Free Workouts

Here is a collection of free cycling workouts. They range from very basic active recovery spins to hard tempo intervals.

These workouts can be used by everyone ranging from the recreational cyclist to the hardened racer. The key to utilizing these workouts are to place them strategically into your specific training program during the various training phases throughout the year.

Feel free to incorporate them into your individual program if you are self-coached. If you have any questions regarding any workout please fee free to contact me.  

Coach Chris

Prior to starting any workout program you should always consult your licensed medical doctor and get their approval to begin such activities. By using any of these workouts you agree to the website terms of use.

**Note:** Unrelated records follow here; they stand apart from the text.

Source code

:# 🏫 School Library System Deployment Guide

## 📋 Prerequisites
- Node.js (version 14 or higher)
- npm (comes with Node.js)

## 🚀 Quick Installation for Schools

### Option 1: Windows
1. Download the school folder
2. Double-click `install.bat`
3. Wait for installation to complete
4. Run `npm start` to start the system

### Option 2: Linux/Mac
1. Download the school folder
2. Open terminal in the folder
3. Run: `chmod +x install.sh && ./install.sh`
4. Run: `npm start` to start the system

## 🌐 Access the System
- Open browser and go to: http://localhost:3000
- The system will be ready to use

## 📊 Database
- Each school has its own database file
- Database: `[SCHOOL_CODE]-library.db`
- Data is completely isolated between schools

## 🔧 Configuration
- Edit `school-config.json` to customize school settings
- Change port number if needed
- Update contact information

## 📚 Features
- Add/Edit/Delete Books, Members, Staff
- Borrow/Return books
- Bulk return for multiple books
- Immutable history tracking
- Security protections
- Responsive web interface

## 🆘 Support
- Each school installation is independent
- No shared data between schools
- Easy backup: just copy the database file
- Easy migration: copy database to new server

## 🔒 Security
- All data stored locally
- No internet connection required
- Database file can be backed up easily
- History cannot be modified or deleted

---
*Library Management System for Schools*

High Cadence (95+) Z2-3 60’

Workout intended for:  All athletes, all abilities

This workout can be incorporated into your training year round. Typically it is a good skill drill for the off-season, but maintaining this workout year round will be beneficial.

Duration: Varies

This will be an easy zone 2 trainer ride focusing on a higher cadence.  -Concentrate on keeping a cadence above 95+ rpm.

Find a comfortable gear that allows you to ride within zone 2.

The goal of this workout is to keep / get your legs use to pedaling at a high 95+ cadence and to maintain a certain amount of time on the bike.  You can eventually progress to higher 105+ rpm once you get use to the 95+ cadence.